Text extract ▸
An Introduction to Metaphysics of Knowledge Yves R Simon Vukan Kuic Richard Thompson 9780823212637 Books Reviews


  • You have enjoy the turgid, tortured academic language of metaphysics to enjoy the book, so I just 'like it' (four stars), but the content is excellent.

    Simon defines knowledge as intention. The argument of the book is pretty simple knowing grounds in the senses (which are material). But there is more to know than sensation, so we have ideas (which are immaterial). The question he answers is how sensations become ideas. The answer is the action of knowing is to intend something that is, to experiment. It is intentions that bridge material and immaterial, giving us ideas.

    His framework is framework is ‘being and knowing’ (8), ‘thing and idea’ (18), ‘material and immaterial’ (12). This corresponds to the ‘cognitive complex’ in the theory of action, which defines knowledge as the relation of behavior to expressive symbolization.
    Culture provides cognitive standards for behavior.
    Behavior decides which standards are relevant.
    Because there is a gap between standards and behavior, behavior demands new categories of knowledge.
    Knowledge is experience and understanding of this system by demanding new categories.

    This relation is between two goal-attainment systems – implementive capacity in behavior and expressive symbolization in culture. So, defining knowledge as intention accords with the theory of action.
    But the cognitive complex requires four systems – culture, personality, social system, and behavior. These are distinct systems, each emergent from the others.

    Simon, however, proceeds on two systems – knower and object. Simon sometimes detects the other systems. For example, he says that ‘There is an intentional being of ‘sheer instrumentality [personality] as well as an intentional being of transcendent goodness [culture] in things used as means’ [social system] (28).

    He says ‘…there is a real distinction between to be and to know, as in any knower who knows not because he is, but because he becomes the object known [personality] in an additional, intentional existence.’ [social system] (30)

Collected material ▸

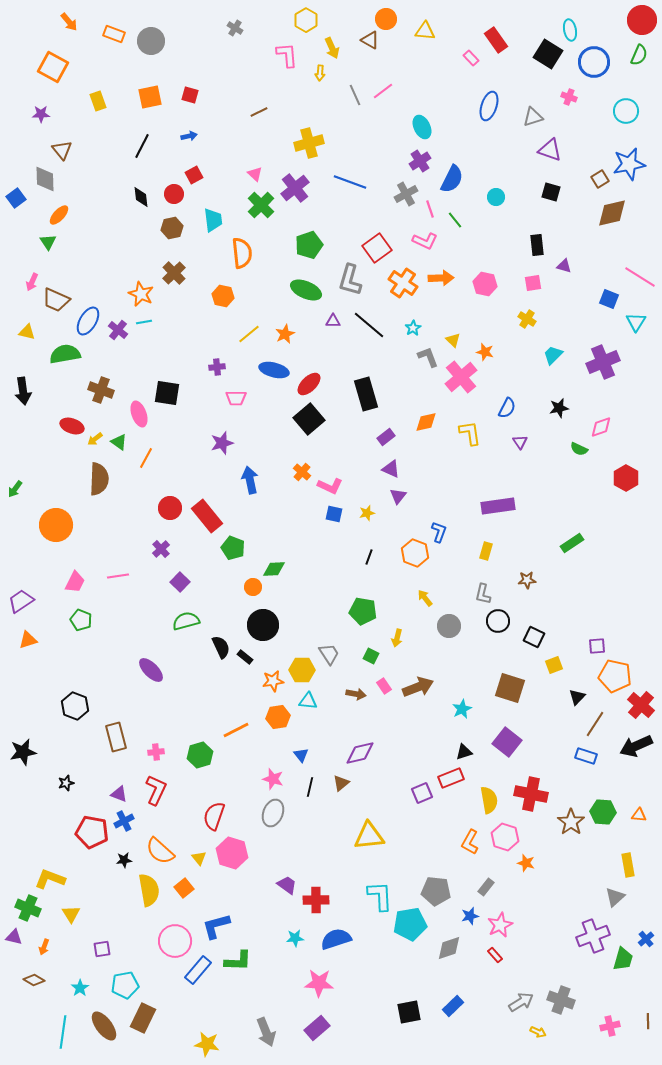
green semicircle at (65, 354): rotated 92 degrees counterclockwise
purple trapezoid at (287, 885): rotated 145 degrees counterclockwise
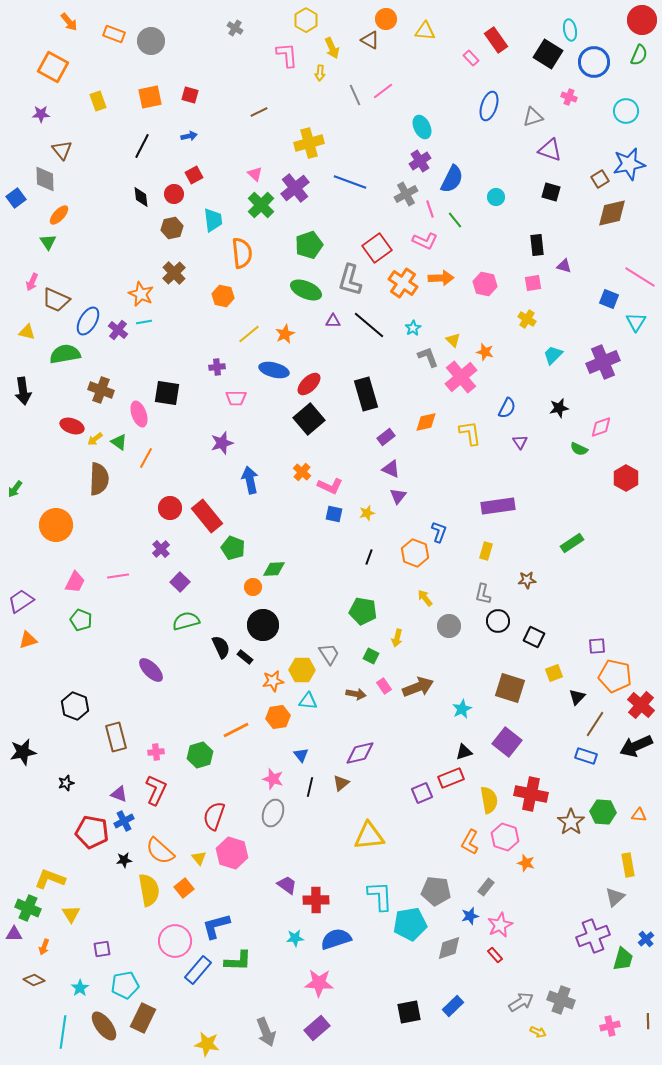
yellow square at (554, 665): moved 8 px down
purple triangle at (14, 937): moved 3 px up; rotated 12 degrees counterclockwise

Required work ▸
Edit the book review from "Simon defines knowledge" to "categories of knowledge.", replacing "ideas" with "concepts" throughout.

Complete response ▸
Simon defines knowledge as intention. The argument of the book is pretty simple knowing grounds in the senses (which are material). But there is more to know than sensation, so we have concepts (which are immaterial). The question he answers is how sensations become concepts. The answer is the action of knowing is to intend something that is, to experiment. It is intentions that bridge material and immaterial, giving us concepts.

    His framework is framework is ‘being and knowing’ (8), ‘thing and idea’ (18), ‘material and immaterial’ (12). This corresponds to the ‘cognitive complex’ in the theory of action, which defines knowledge as the relation of behavior to expressive symbolization.
    Culture provides cognitive standards for behavior.
    Behavior decides which standards are relevant.
    Because there is a gap between standards and behavior, behavior demands new categories of knowledge.